Count the lines in the entries below that contain the word "Biology". Reply with that number alone.

Collected data:
▬▬▬▬▬▬
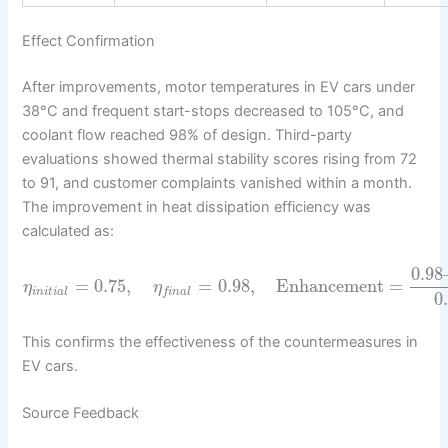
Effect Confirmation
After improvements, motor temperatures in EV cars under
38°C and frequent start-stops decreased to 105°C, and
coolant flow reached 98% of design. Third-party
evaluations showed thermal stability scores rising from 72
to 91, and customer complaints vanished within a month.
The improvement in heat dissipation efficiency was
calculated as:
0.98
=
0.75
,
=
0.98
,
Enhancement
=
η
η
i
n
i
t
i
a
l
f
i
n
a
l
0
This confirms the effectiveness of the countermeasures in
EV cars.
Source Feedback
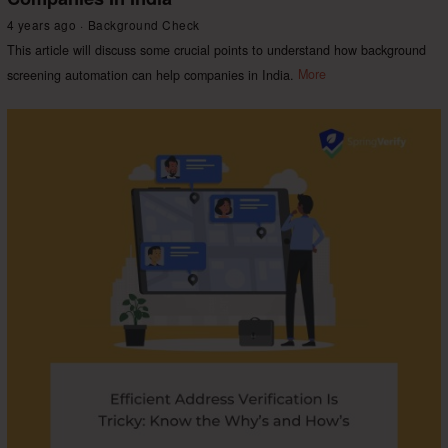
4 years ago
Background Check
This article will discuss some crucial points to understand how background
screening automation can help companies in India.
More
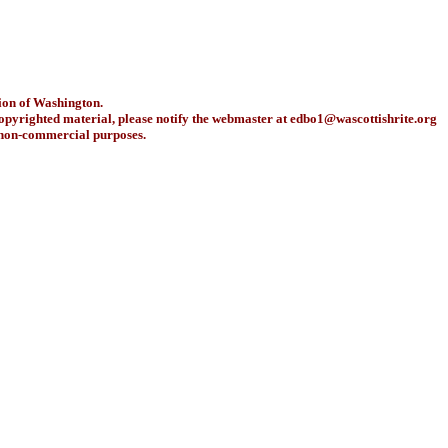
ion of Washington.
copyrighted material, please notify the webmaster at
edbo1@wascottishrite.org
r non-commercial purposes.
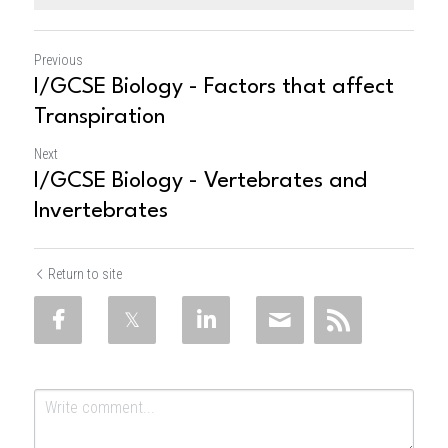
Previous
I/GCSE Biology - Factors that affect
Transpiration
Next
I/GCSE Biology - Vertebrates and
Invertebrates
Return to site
▬▬▬▬▬▬
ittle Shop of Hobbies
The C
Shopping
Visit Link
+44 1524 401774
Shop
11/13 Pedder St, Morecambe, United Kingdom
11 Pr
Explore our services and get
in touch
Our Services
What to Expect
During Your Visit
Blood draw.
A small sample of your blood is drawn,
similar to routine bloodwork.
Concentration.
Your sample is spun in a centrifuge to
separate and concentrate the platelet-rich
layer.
▬▬▬▬▬▬
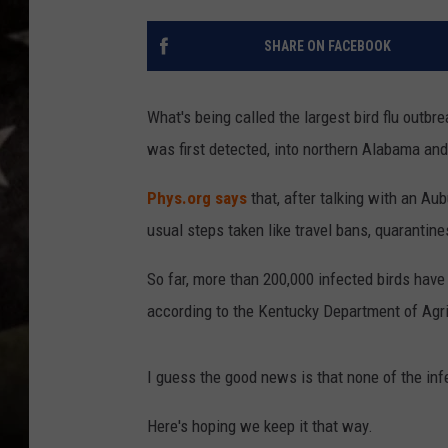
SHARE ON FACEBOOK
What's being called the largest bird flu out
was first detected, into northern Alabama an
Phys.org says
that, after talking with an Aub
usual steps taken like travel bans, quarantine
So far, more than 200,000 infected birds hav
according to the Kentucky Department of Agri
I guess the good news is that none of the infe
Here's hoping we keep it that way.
▬▬▬▬▬▬
◆ **Response**
2